WRITTEN INSTRUCTION = Format every line in the rows below as a Markdown table with two columns, Number and Line, giving each line its own table row with a running number and skipping blank lines. Leave the pictures out of the answer.

RECORDS FOR THIS EXERCISE =
_ _ _ _ _
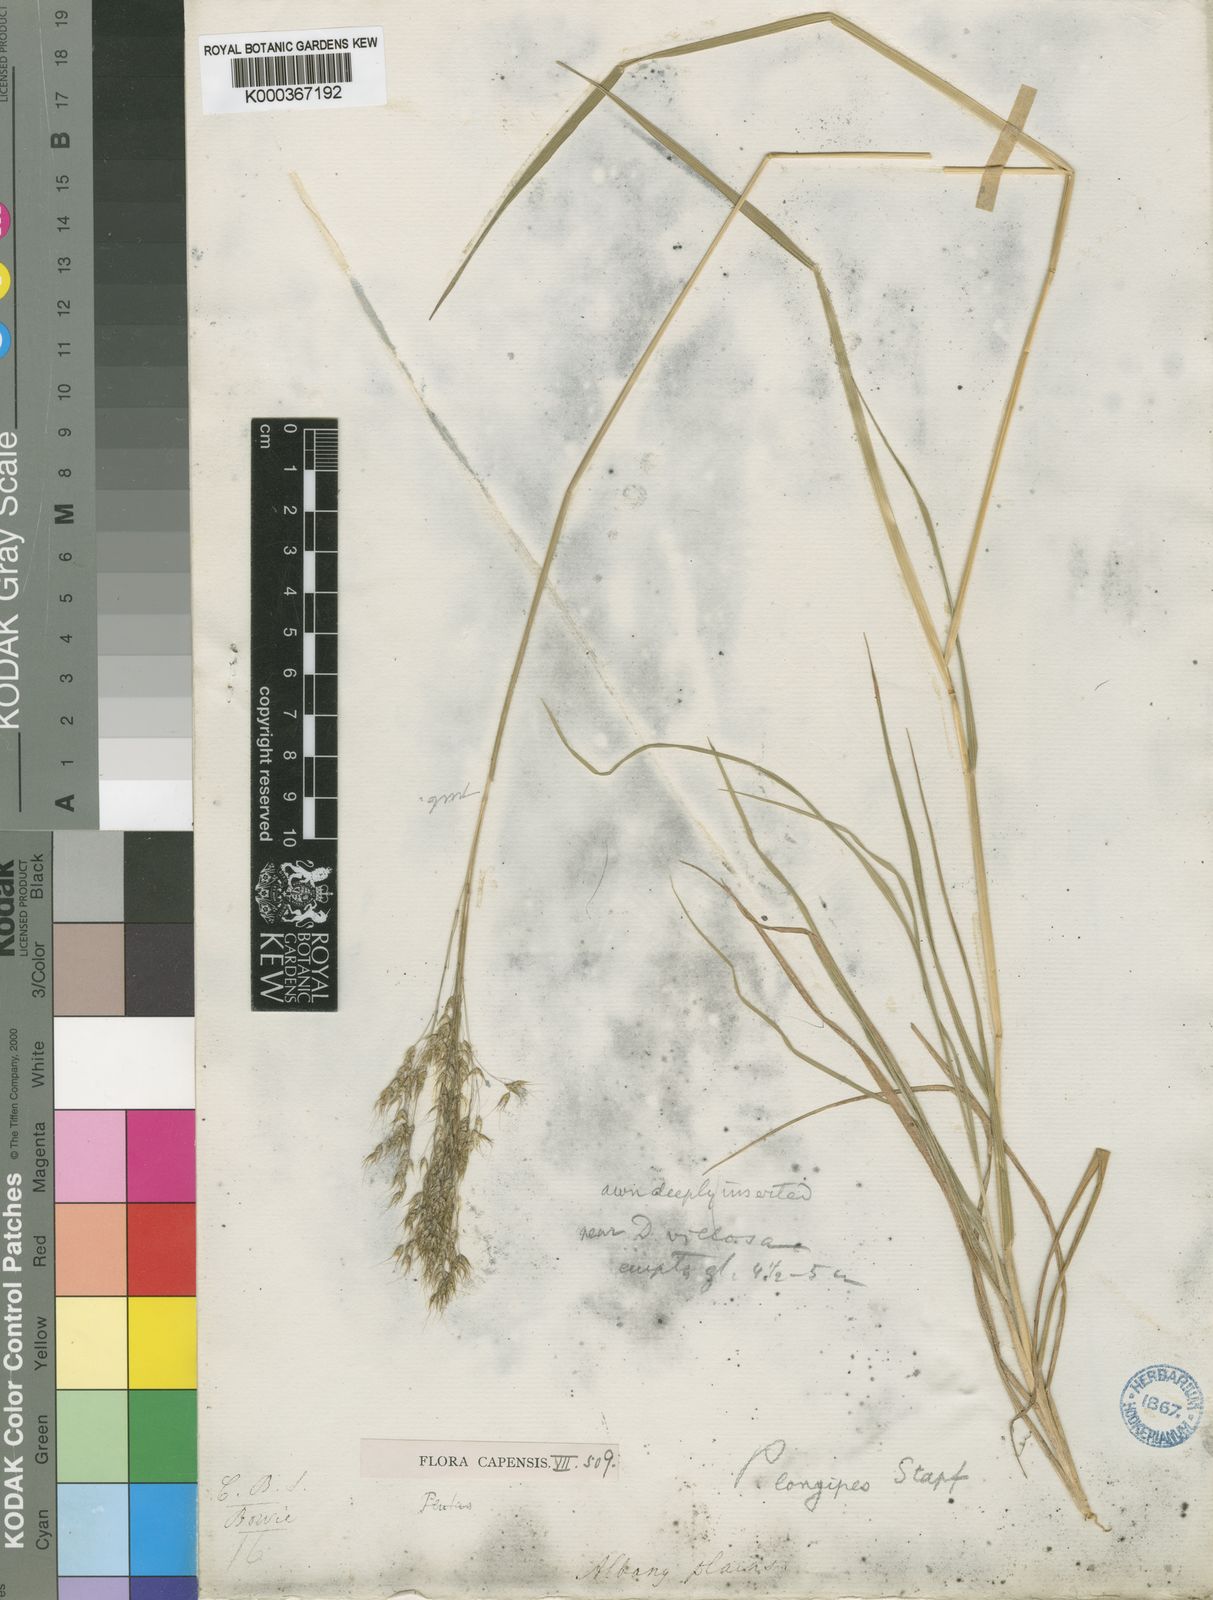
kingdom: Plantae
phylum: Tracheophyta
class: Liliopsida
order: Poales
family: Poaceae
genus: Pentameris
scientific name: Pentameris longipes
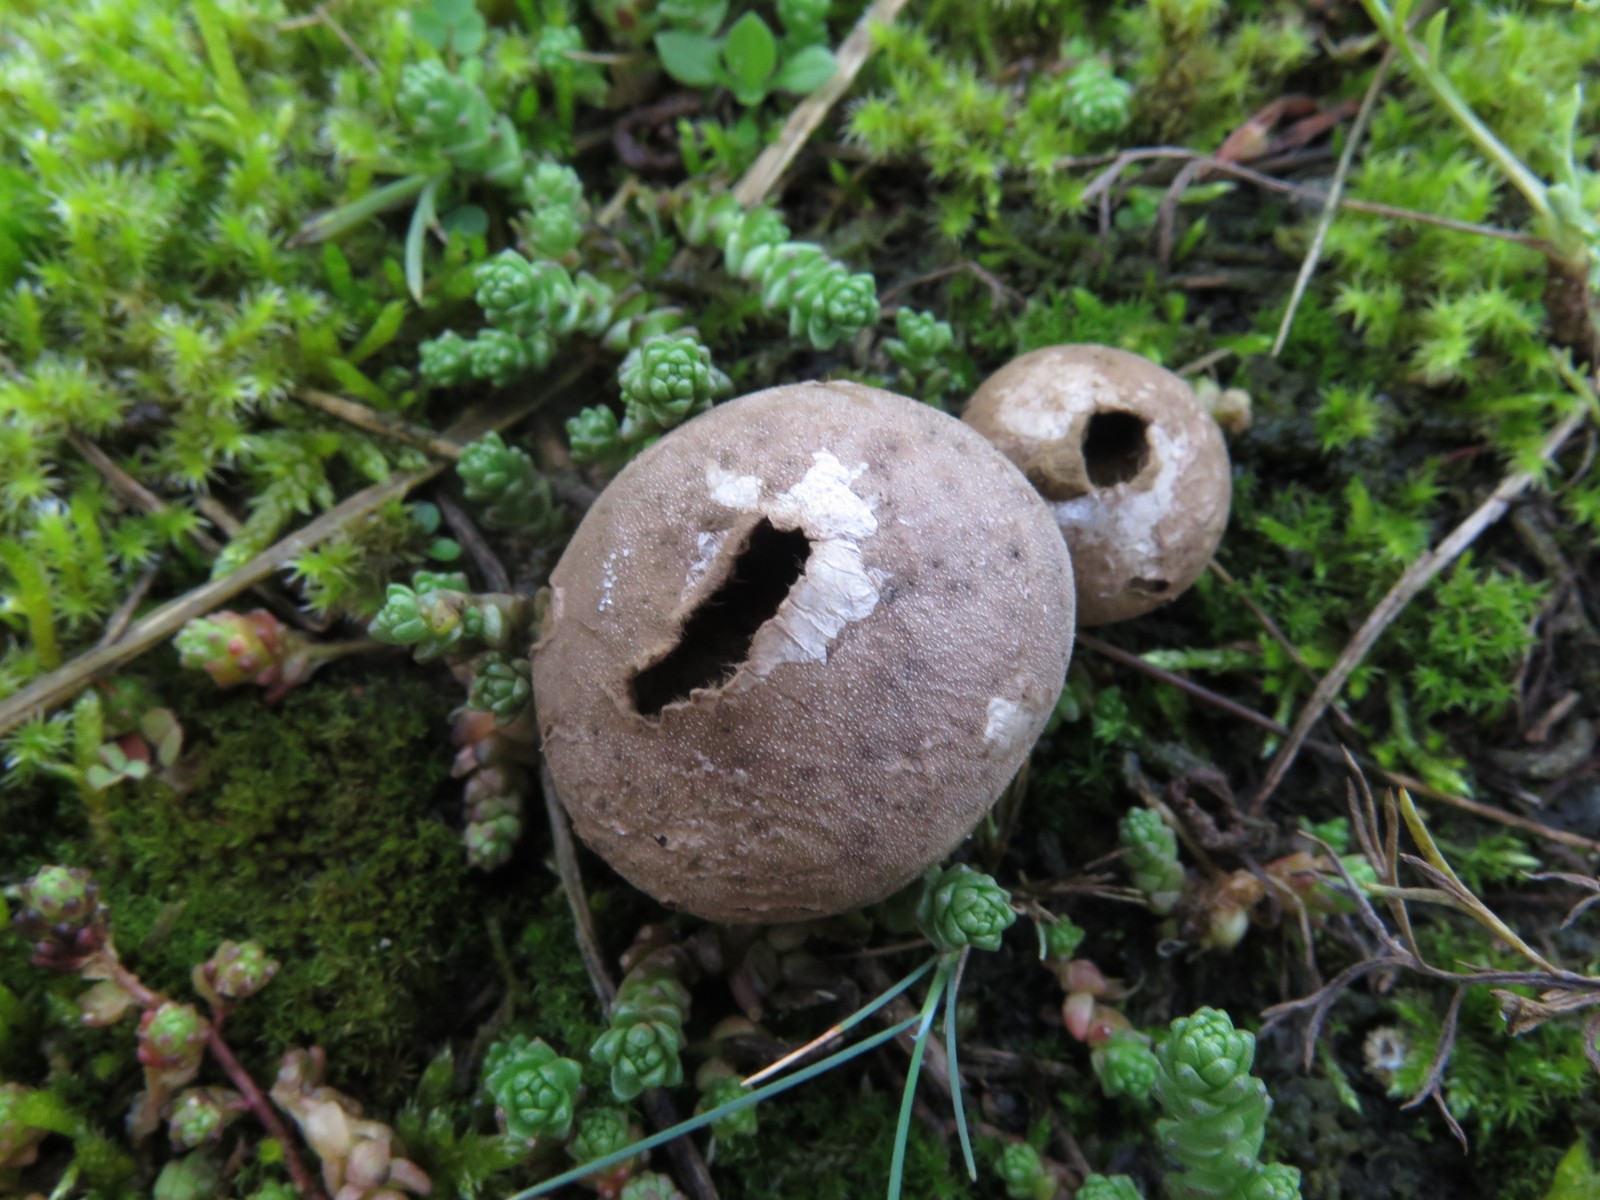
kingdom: Fungi
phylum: Basidiomycota
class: Agaricomycetes
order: Agaricales
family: Agaricaceae
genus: Lycoperdon
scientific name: Lycoperdon
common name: støvbold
_ _ _ _ _
ANSWER TO THIS EXERCISE =
| Number | Line |
|---|---|
| 1 | kingdom: Plantae |
| 2 | phylum: Tracheophyta |
| 3 | class: Liliopsida |
| 4 | order: Poales |
| 5 | family: Poaceae |
| 6 | genus: Pentameris |
| 7 | scientific name: Pentameris longipes |
| 8 | kingdom: Fungi |
| 9 | phylum: Basidiomycota |
| 10 | class: Agaricomycetes |
| 11 | order: Agaricales |
| 12 | family: Agaricaceae |
| 13 | genus: Lycoperdon |
| 14 | scientific name: Lycoperdon |
| 15 | common name: støvbold |